TRY IT – Please retype the records that appear below, exactly and in full.

Document layout detection data
- - -
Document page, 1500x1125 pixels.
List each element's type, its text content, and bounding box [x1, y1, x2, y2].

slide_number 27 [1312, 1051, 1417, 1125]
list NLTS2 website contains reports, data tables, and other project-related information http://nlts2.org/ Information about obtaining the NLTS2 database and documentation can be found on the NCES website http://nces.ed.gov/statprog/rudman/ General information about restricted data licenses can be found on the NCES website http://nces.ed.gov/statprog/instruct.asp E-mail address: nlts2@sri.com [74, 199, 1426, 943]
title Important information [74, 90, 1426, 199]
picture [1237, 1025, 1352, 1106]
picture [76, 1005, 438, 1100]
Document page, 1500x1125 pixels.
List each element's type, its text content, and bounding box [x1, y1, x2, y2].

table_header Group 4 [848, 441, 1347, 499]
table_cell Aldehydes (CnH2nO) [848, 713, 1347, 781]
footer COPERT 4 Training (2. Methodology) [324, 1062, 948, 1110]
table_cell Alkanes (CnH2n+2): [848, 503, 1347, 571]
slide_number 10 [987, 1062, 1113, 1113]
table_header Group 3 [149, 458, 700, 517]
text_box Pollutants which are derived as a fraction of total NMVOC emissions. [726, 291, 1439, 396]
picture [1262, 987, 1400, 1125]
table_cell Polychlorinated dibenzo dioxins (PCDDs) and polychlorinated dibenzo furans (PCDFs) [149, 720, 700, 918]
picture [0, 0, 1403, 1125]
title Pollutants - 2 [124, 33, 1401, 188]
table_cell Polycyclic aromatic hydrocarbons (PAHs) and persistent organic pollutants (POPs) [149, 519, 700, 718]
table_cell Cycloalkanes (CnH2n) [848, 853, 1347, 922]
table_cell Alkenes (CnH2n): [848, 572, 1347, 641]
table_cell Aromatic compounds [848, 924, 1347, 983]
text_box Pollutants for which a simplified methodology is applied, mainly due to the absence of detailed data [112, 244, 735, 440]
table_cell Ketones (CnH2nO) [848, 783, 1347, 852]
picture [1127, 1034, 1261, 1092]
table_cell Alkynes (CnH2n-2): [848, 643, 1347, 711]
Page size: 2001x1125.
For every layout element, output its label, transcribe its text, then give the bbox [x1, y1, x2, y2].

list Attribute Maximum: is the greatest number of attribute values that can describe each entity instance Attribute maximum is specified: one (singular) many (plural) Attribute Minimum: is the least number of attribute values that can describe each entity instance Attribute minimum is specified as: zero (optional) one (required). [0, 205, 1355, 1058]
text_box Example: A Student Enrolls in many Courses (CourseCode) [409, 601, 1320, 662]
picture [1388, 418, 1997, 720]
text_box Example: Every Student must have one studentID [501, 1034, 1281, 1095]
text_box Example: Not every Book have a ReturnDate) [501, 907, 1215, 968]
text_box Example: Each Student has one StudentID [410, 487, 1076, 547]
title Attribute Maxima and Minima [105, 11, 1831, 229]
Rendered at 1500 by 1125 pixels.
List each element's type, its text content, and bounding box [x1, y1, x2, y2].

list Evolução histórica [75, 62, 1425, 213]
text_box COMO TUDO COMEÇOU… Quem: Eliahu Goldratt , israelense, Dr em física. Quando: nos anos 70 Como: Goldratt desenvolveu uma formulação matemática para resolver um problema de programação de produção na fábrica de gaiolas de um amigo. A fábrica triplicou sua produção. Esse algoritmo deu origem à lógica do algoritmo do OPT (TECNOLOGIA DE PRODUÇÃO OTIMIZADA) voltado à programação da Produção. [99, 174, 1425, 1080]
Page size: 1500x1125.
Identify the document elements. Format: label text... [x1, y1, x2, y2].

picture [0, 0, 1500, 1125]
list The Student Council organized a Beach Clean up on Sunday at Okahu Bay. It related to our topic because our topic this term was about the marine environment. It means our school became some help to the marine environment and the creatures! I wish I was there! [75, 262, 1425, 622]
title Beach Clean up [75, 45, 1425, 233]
- - -
WRITTEN RESPONSE –
Document page, 1500x1125 pixels.
List each element's type, its text content, and bounding box [x1, y1, x2, y2].

slide_number 27 [1312, 1051, 1417, 1125]
list NLTS2 website contains reports, data tables, and other project-related information http://nlts2.org/ Information about obtaining the NLTS2 database and documentation can be found on the NCES website http://nces.ed.gov/statprog/rudman/ General information about restricted data licenses can be found on the NCES website http://nces.ed.gov/statprog/instruct.asp E-mail address: nlts2@sri.com [74, 199, 1426, 943]
title Important information [74, 90, 1426, 199]
picture [1237, 1025, 1352, 1106]
picture [76, 1005, 438, 1100]
Document page, 1500x1125 pixels.
List each element's type, its text content, and bounding box [x1, y1, x2, y2].

table_header Group 4 [848, 441, 1347, 499]
table_cell Aldehydes (CnH2nO) [848, 713, 1347, 781]
footer COPERT 4 Training (2. Methodology) [324, 1062, 948, 1110]
table_cell Alkanes (CnH2n+2): [848, 503, 1347, 571]
slide_number 10 [987, 1062, 1113, 1113]
table_header Group 3 [149, 458, 700, 517]
text_box Pollutants which are derived as a fraction of total NMVOC emissions. [726, 291, 1439, 396]
picture [1262, 987, 1400, 1125]
table_cell Polychlorinated dibenzo dioxins (PCDDs) and polychlorinated dibenzo furans (PCDFs) [149, 720, 700, 918]
picture [0, 0, 1403, 1125]
title Pollutants - 2 [124, 33, 1401, 188]
table_cell Polycyclic aromatic hydrocarbons (PAHs) and persistent organic pollutants (POPs) [149, 519, 700, 718]
table_cell Cycloalkanes (CnH2n) [848, 853, 1347, 922]
table_cell Alkenes (CnH2n): [848, 572, 1347, 641]
table_cell Aromatic compounds [848, 924, 1347, 983]
text_box Pollutants for which a simplified methodology is applied, mainly due to the absence of detailed data [112, 244, 735, 440]
table_cell Ketones (CnH2nO) [848, 783, 1347, 852]
picture [1127, 1034, 1261, 1092]
table_cell Alkynes (CnH2n-2): [848, 643, 1347, 711]
Page size: 2001x1125.
For every layout element, output its label, transcribe its text, then give the bbox [x1, y1, x2, y2].

list Attribute Maximum: is the greatest number of attribute values that can describe each entity instance Attribute maximum is specified: one (singular) many (plural) Attribute Minimum: is the least number of attribute values that can describe each entity instance Attribute minimum is specified as: zero (optional) one (required). [0, 205, 1355, 1058]
text_box Example: A Student Enrolls in many Courses (CourseCode) [409, 601, 1320, 662]
picture [1388, 418, 1997, 720]
text_box Example: Every Student must have one studentID [501, 1034, 1281, 1095]
text_box Example: Not every Book have a ReturnDate) [501, 907, 1215, 968]
text_box Example: Each Student has one StudentID [410, 487, 1076, 547]
title Attribute Maxima and Minima [105, 11, 1831, 229]
Rendered at 1500 by 1125 pixels.
List each element's type, its text content, and bounding box [x1, y1, x2, y2].

list Evolução histórica [75, 62, 1425, 213]
text_box COMO TUDO COMEÇOU… Quem: Eliahu Goldratt , israelense, Dr em física. Quando: nos anos 70 Como: Goldratt desenvolveu uma formulação matemática para resolver um problema de programação de produção na fábrica de gaiolas de um amigo. A fábrica triplicou sua produção. Esse algoritmo deu origem à lógica do algoritmo do OPT (TECNOLOGIA DE PRODUÇÃO OTIMIZADA) voltado à programação da Produção. [99, 174, 1425, 1080]
Page size: 1500x1125.
Identify the document elements. Format: label text... [x1, y1, x2, y2].

picture [0, 0, 1500, 1125]
list The Student Council organized a Beach Clean up on Sunday at Okahu Bay. It related to our topic because our topic this term was about the marine environment. It means our school became some help to the marine environment and the creatures! I wish I was there! [75, 262, 1425, 622]
title Beach Clean up [75, 45, 1425, 233]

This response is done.